Menit demi menit terlewati dengan sangat lama. Mario menantikan kendaraan lain melintas dan melihat Mikha, kemudian menolongnya. Tapi sayangnya, rintik hujan yang perlahan membasahi bumi seakan mengurungkan niat orang-orang untuk bepergian.

Wajah Mario memucat saat perlahan gerimis berubah menjadi hujan deras. Dan, air hujan di sekitar Mikha terbaring tak berdaya berubah warna menjadi merah.

Tak bisa berpikir, Mario membenturkan kepalanya ke setir mobil. Berkali-kali sampai akhirnya ia melihat ponselnya yang ditaruh di dashboard. Mario mengambil benda itu, dan gerakan tangannya berhenti saat membuka daftar kontak lantaran bingung kembali menyergap. Siapa yang harus ia hubungi?

Mama? Adiknya? Teman-temannya? Rachel? Mario menggelengkan kepala. Dia benar-benar seperti orang tolol sekarang.

"Mikir, Yo!" Ia menjambak rambutnya sangat kuat.

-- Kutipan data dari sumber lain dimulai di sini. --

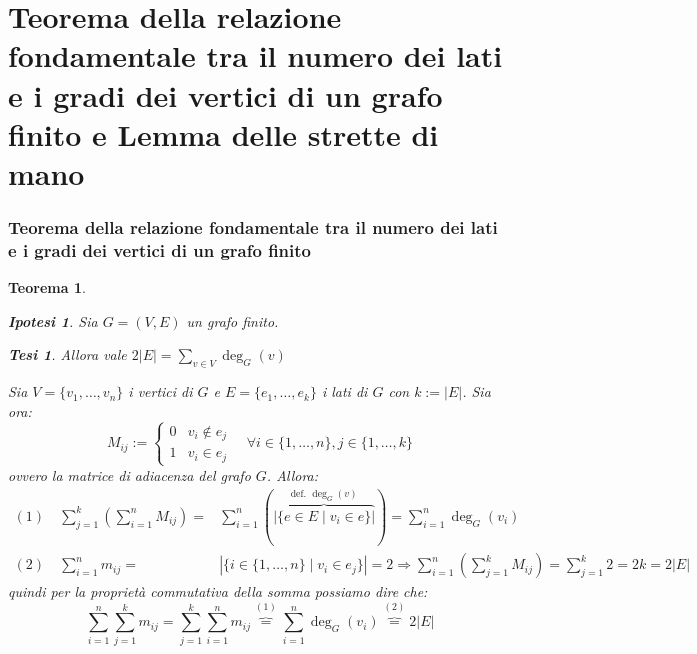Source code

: \documentclass{article}
\makeatletter
\renewenvironment{proof}[1][\proofname]{\par
    \pushQED{\qed}%
    \normalfont \topsep6\p@\@plus6\p@\relax
    \trivlist
    \item\relax
    {\itshape
    #1\@addpunct{.}}\hspace\labelsep\ignorespaces
    }{%
    \popQED\endtrivlist\@endpefalse
}
\newtheorem{theorem}{Teorema}[part]
\newtheorem{ipothesis}[lemma]{Ipotesi}
\newtheorem{thesis}[lemma]{Tesi}
\makeatother
\begin{document}
\part{Teorema della relazione fondamentale tra il numero dei lati e i gradi dei vertici di un grafo finito e Lemma delle strette di mano}
    \section{Teorema della relazione fondamentale tra il numero dei lati e i gradi dei vertici di un grafo finito}
        \begin{theorem}
            \begin{ipothesis}
                Sia \(G=(V,E)\) un grafo finito.
            \end{ipothesis}
            \begin{thesis}
                Allora vale \(2|E|=\sum_{v\in V}\deg_G(v)\)
            \end{thesis}
            \begin{proof}
                Sia \(V=\{v_1,\ldots,v_n\}\) i vertici di \(G\) e \(E=\{e_1,\ldots,e_k\}\) i lati di \(G\) con \(k:=|E|\).
                Sia ora:\[
                    M_{ij}:=\begin{cases}
                        0& v_i\notin e_j\\
                        1& v_i\in e_j
                    \end{cases}\quad \forall i\in\{1,\ldots,n\},j\in\{1,\ldots,k\}
                \] ovvero la matrice di adiacenza del grafo \(G\).
                Allora:
                \[
                    \begin{aligned}
                        (1)\quad \sum_{j=1}^k\left(\sum_{i=1}^n M_{ij}\right)=&\sum_{i=1}^n\left(\overbrace{\left|\{e\in E\mid v_i\in e\}\right|}^{\text{def. }\deg_G(v)}\right)=\sum_{i=1}^n\deg_G(v_i)\\
                        (2)\quad \sum_{i=1}^n m_{ij}=&\left|\{ i\in \{1,\ldots,n\}\mid v_i\in e_j\}\right|=2\Rightarrow \sum_{i=1}^n\left(\sum_{j=1}^k M_{ij}\right)=\sum_{j=1}^k 2=2k=2|E|
                    \end{aligned}
                \]
                quindi per la proprietà commutativa della somma possiamo dire che:
                \[
                    \sum_{i=1}^n\sum_{j=1}^k m_{ij} =\sum_{j=1}^k\sum_{i=1}^n m_{ij}\overbrace{=}^{(1)}\sum_{i=1}^n\deg_G(v_i)\overbrace=^{(2)}2|E|
                \]
                \pushQED{}
            \end{proof}
            \raggedleft{{\ensuremath{\blacksquare}}}
        \end{theorem}
\end{document}
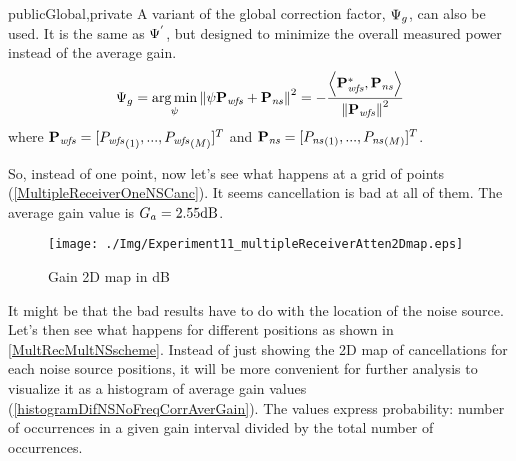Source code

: \begin{shownto}{publicGlobal,private}	
A variant of the global correction factor, $\globalCorrectionFactor$, can also be used. It is the same as $\globalCorrectionFactorAverGain$, but designed to minimize the overall measured power instead of the average gain.
	\begin{equation}
	\globalCorrectionFactor = \argmin_{\psi} \norm{\psi \Field[wfs][frequency][vector] + \Field[ns][frequency][vector]}^2 = -\frac{\scalarProd{\Field[wfs][frequency][vector]^*}{\Field[ns][frequency][vector]}}{\norm{\Field[wfs][frequency][vector]}^2}
	\end{equation}
	where $\Field[wfs][frequency][vector] = [\Field[wfs][frequency][scalar][1],...,\Field[wfs][frequency][scalar][\numMeasPoints]]^T$ and $\Field[ns][frequency][vector] = [\Field[ns][frequency][scalar][1],...,\Field[ns][frequency][scalar][\numMeasPoints]]^T$.
\end{shownto}

So, instead of one point, now let's see what happens at a grid of points (\autoref{MultipleReceiverOneNSCanc}). It seems cancellation is bad at all of them.  The average gain value is $\averageGain = 2.55 \si{dB}$.

\begin{figure}
	\centering			\texttt{[image: ./Img/Experiment11\_multipleReceiverAtten2Dmap.eps]}
	\caption[Gain 2D map]{Gain 2D map in dB}
	\label{MultipleReceiverOneNSCanc}
\end{figure}

It might be that the bad results have to do with the location of the noise source. Let's then see what happens for different positions as shown in \autoref{MultRecMultNSscheme}. Instead of just showing the 2D map of cancellations for each noise source positions, it will be more convenient for further analysis to visualize it as a histogram of 
average gain values (\autoref{histogramDifNSNoFreqCorrAverGain}). The values express probability: number of occurrences in a given gain interval divided by the total number of occurrences.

Berusaha tenang, Mario menghela napas dalam-dalam, lalu mengembuskannya perlahan. Barulah, ide untuk memanggil ambulan tercetus di batok kepalanya. Mario segera menghubungi nomor yang didapat melalui internet untuk memberitahu jika di suatu tempat telah terjadi kecelakaan. Setelahnya, dengan perasaan cemas ia melajukan mobilnya. Ya, setidaknya posisinya cukup jauh dari tempat Mikha berada.

Mario membuang napas lega saat tak lama kemudian sirine ambulan memenuhi indera pendengarannya. Usai bunyi itu tak lagi terdengar, ia memutar balik ke tempat kejadian perkara yang ternyata sudah ramai oleh warga sekitar dan sesaat setelahnya mobil polisi datang untuk mengangkut motor Mikha yang ringsek.

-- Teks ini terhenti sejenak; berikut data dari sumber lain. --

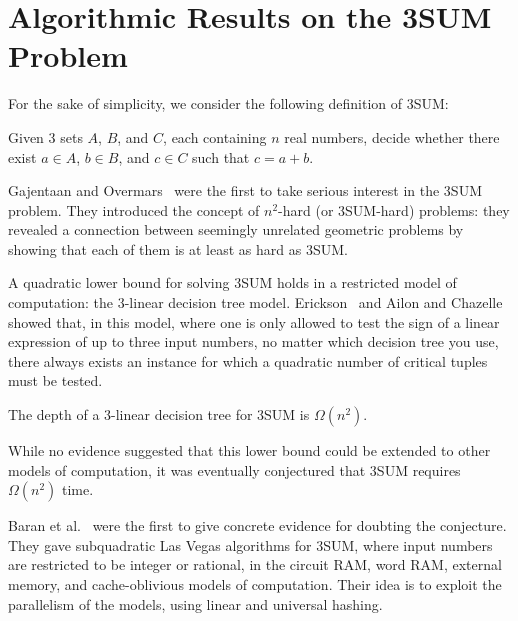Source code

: \section{Algorithmic Results on the 3SUM Problem}
For the sake of simplicity, we consider the following definition of 3SUM\@:
\begin{problem}[3SUM]
Given 3 sets $A$, $B$, and $C$, each containing $n$ real numbers, decide
whether there exist $a \in A$, $b \in B$, and $c \in C$ such that $c=a+b$.
\end{problem}

Gajentaan and Overmars~\cite{GO95} were the first to take serious interest in
the 3SUM problem. They introduced the concept of \(n^2\)-hard (or
3SUM-hard) problems:
they revealed a connection between seemingly unrelated geometric
problems by showing that each of them is at least as hard as 3SUM.

A quadratic lower bound for solving 3SUM holds in a restricted model of
computation: the $3$-linear decision tree model. Erickson~\cite{E99}
and Ailon and Chazelle~\cite{AC05} showed
that, in this model, where one is only allowed to test the sign of a linear
expression of up to three input numbers, no matter which decision tree you
use, there always exists an instance for which a quadratic number of
critical tuples must be tested.
\begin{theorem}
The depth of a \(3\)-linear decision tree for 3SUM is $\Omega(n^2)$.
\end{theorem}

While no evidence suggested that this lower bound could be extended to other
models of computation, it was eventually conjectured that 3SUM requires
$\Omega(n^2)$ time.

Baran et al.~\cite{BDP08} were the first to give concrete evidence
for doubting the conjecture.
They gave subquadratic Las Vegas algorithms for 3SUM, where input
numbers are restricted to be integer or rational, in the circuit RAM,
word RAM, external memory, and cache-oblivious models of computation. Their idea
is to exploit the parallelism of the models, using linear and
universal hashing.

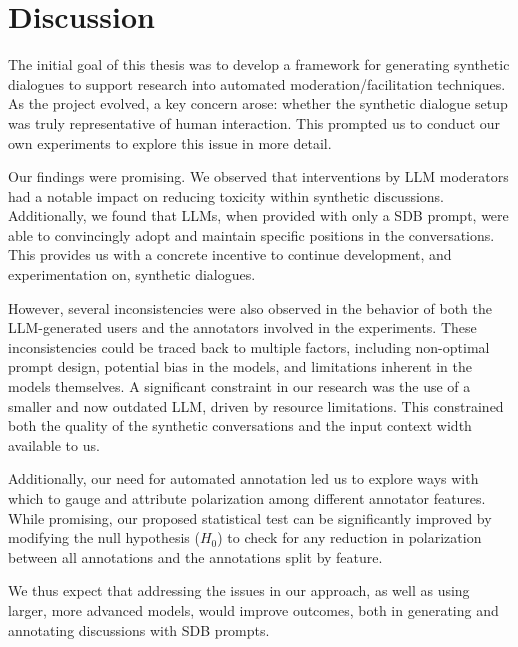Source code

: %
\chapter{Discussion}
\label{sec:discusision}

The initial goal of this thesis was to develop a framework for generating synthetic dialogues to support research into automated moderation/facilitation techniques. As the project evolved, a key concern arose: whether the synthetic dialogue setup was truly representative of human interaction. This prompted us to conduct our own experiments to explore this issue in more detail.

Our findings were promising. We observed that interventions by LLM moderators had a notable impact on reducing toxicity within synthetic discussions. Additionally, we found that LLMs, when provided with only a \ac{SDB} prompt, were able to convincingly adopt and maintain specific positions in the conversations. This provides us with a concrete incentive to continue development, and experimentation on, synthetic dialogues.

However, several inconsistencies were also observed in the behavior of both the LLM-generated users and the annotators involved in the experiments. These inconsistencies could be traced back to multiple factors, including non-optimal prompt design, potential bias in the models, and limitations inherent in the models themselves. A significant constraint in our research was the use of a smaller and now outdated LLM, driven by resource limitations. This constrained both the quality of the synthetic conversations and the input context width available to us. 

Additionally, our need for automated annotation led us to explore ways with which to gauge and attribute polarization among different annotator features. While promising, our proposed statistical test can be significantly improved by modifying the null hypothesis ($H_0$) to check for any reduction in polarization between all annotations and the annotations split by feature.

We thus expect that addressing the issues in our approach, as well as using larger, more advanced models, would improve outcomes, both in generating and annotating discussions with \ac{SDB} prompts.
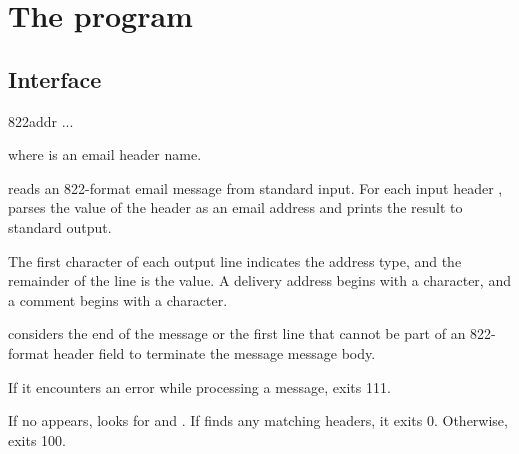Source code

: 
\chapter{The  program}

\section{Interface}
\begin{code}
  822addr  ...
\end{code}
where  is an email header name.

 reads an 822-format email message from standard input.
For each input header ,  parses
the value of the header as an email address and prints the result to
standard output.

The first character of each output line indicates the address type,
and the remainder of the line is the value.  A delivery address
begins with a \cmd{+} character, and a comment begins with a \cmd{(} character.

 considers the end of the message or the first line that
cannot be part of an 822-format header field to terminate the message
message body.

If it encounters an error while processing a message,
 exits 111.

If no  appears,  looks for  and .
If  finds any matching headers, it exits 0.
Otherwise,  exits 100.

Tubuh Rio lemas bukan main. Jika motornya saja begitu mengenaskan, lantas bagaimana orang yang tadi menungganginya? Bagaimana jika Mikha meninggal? Atau bagaimana jika karena kecelakaan yang disebabkan olehnya, Mikha mengalami cacat seumur hidup? Air mata Mario merebak dalam perjalanan entah ke mana. Dia takut. Sangat takut.

Di rumahnya, Agnes berteriak histeris memanggil suaminya setelah mendapat telepon dari rumah sakit tempatnya bekerja.

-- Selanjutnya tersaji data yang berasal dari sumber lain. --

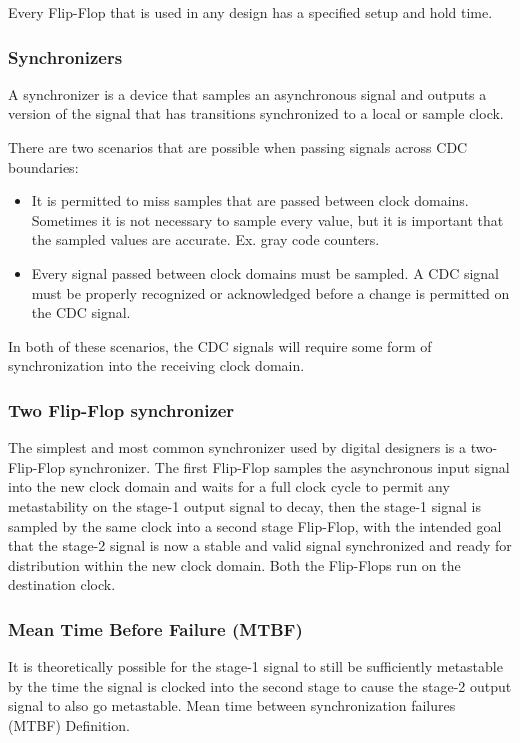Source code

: \par Every Flip-Flop that is used in any design has a specified setup and hold time. 

\subsubsection{Synchronizers}
A synchronizer is a device that samples an asynchronous signal and outputs a version of the signal that has transitions synchronized to a local or sample clock.

\par There are two scenarios that are possible when passing signals across CDC boundaries:
\begin{itemize}
    \item It is permitted to miss samples that are passed between clock domains. Sometimes it is not necessary to sample every value, but it is important that the sampled values are accurate. Ex. gray code counters.
    \item Every signal passed between clock domains must be sampled. A CDC signal must be properly recognized or acknowledged before a change is permitted on the CDC signal.
\end{itemize}
In both of these scenarios, the CDC signals will require some form of synchronization into the receiving clock domain.

\subsubsection{Two Flip-Flop synchronizer}
The simplest and most common synchronizer used by digital designers is a two-Flip-Flop synchronizer. The first Flip-Flop samples the asynchronous input signal into the new clock domain and waits for a full clock cycle to permit any metastability on the stage-1 output signal to decay, then the stage-1 signal is sampled by the same clock into a second stage Flip-Flop, with the intended goal that the stage-2 signal is now a stable and valid signal synchronized and ready for distribution within
the new clock domain. Both the Flip-Flops run on the destination clock.

\subsubsection{Mean Time Before Failure (MTBF)}
It is theoretically possible for the stage-1 signal to still be sufficiently metastable by the time the signal is clocked into the second stage to cause the stage-2 output signal to also go metastable. Mean time between synchronization failures (MTBF) Definition. 


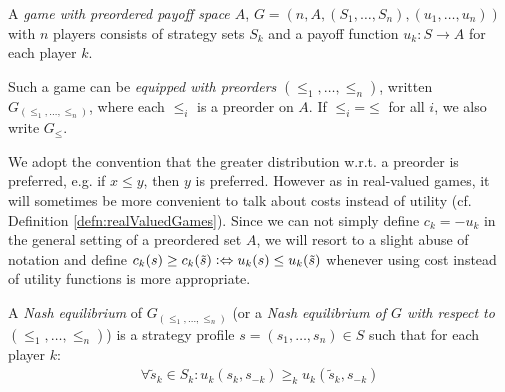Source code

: \documentclass[a4paper]{scrreprt}
\begin{document}
    \let\popref\geq
    \let\pononpref\leq
    \let\postrpref>
    \let\postrnonpref<    

    \begin{defn}
        A \emph{game with preordered payoff space $A$}, $G = (n, A, (S_1, \dots, S_n), (u_1, \dots, u_n))$ with $n$ players consists of strategy sets $S_k$ and a payoff function $u_k: S \to A$ for each player $k$.
        
        Such a game can be \emph{equipped with preorders} $(\leq_1, \dots, \leq_n)$, written $G_{(\leq_1, \dots, \leq_n)}$, where each $\leq_i$ is a preorder on $A$.
        If $\leq_i \mathbin{=} \leq$ for all $i$, we also write $G_\leq$.
    \end{defn}
    We adopt the convention that the greater distribution w.r.t. a preorder is preferred, e.g. if $x \leq y$, then $y$ is preferred. However as in real-valued games, it will sometimes be more convenient to talk about costs instead of utility (cf. Definition \ref{defn:realValuedGames}). Since we can not simply define $c_k = -u_k$ in the general setting of a preordered set $A$, we will resort to a slight abuse of notation and define $c_k(s) \popref c_k(\tilde{s}) \colonlra u_k(s) \pononpref u_k(\tilde{s})$ whenever using cost instead of utility functions is more appropriate.
    
    \begin{defn}
        A \emph{Nash equilibrium} of $G_{(\leq_1, \dots, \leq_n)}$ (or a \emph{Nash equilibrium of $G$ with respect to $(\leq_1, \dots, \leq_n)$})
        is a strategy profile $s = (s_1, \dots, s_n) \in S$ such that for each player $k$:
        \begin{gather}
            \forall \tilde{s}_k \in S_k: u_k(s_k, s_{-k}) \popref_k u_k(\tilde{s}_k, s_{-k})
            \label{eq:nashEquilibriumPreorderedPayoffs}
        \end{gather}
    \end{defn}
    
\end{document}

Tergopoh-gopoh Daniel menghampiri istrinya, dan bertanya, "Ada apa? Kenapa teriak-teriak?"

"Mikha ... Mikha kecelakaan." Air mata seorang ibu luruh menangisi anaknya yang tertimpa musibah. "Ayo, ke rumah sakit!" Agnes mengguncang bahu suaminya yang mematung di hadapannya.

Daniel mengangguk-angguk. Bersamaan dengan itu, Sandra yang baru selesai ganti baju datang. "Mama kenapa?"

"San ... Mikha kecelakaan. Papa sama Mama mau ke rumah sakit." Agnes memberitahu dengan suara parau.

Gurat kekhawatiran terlukis di wajah Sandra. "Aku ikut!"

Ayahnya mengiakan. "Ajak Oma sekalian."

Dalam perjalanan ke rumah sakit, Agnes terus menangis, walaupun suaminya yang sedang menyetir berulang kali meyakinkan bahwa anak mereka pasti akan baik-baik saja. Wanita itu jelas tak bisa tenang sebelum melihat kondisi anaknya yang meskipun terluka, ia berharap hanya luka ringan.

Setibanya di rumah sakit, mereka menunggu di depan ruang Unit Gawat Darurat. Selama berjam-jam, menantikan dokter yang menangani Mikha keluar dari ruangan. Agnes memijit pelipisnya yang tiba-tiba berdenyut karena lelah jiwa dan raga.

"San, kamu beli minum sama makanan, bisa?" Daniel menyuruh anak sulungnya.

Sandra mengangguk lemah. Sejak tadi, ia pun kalut memikirkan kondisi satu-satunya saudara kandung yang dimiliki. "Awas aja kalau lo sampai kenapa-kenapa, gue nggak bakalan maafin lo. Denger nggak, Dek?" batin Sandra menatap nanar pintu di hadapannya.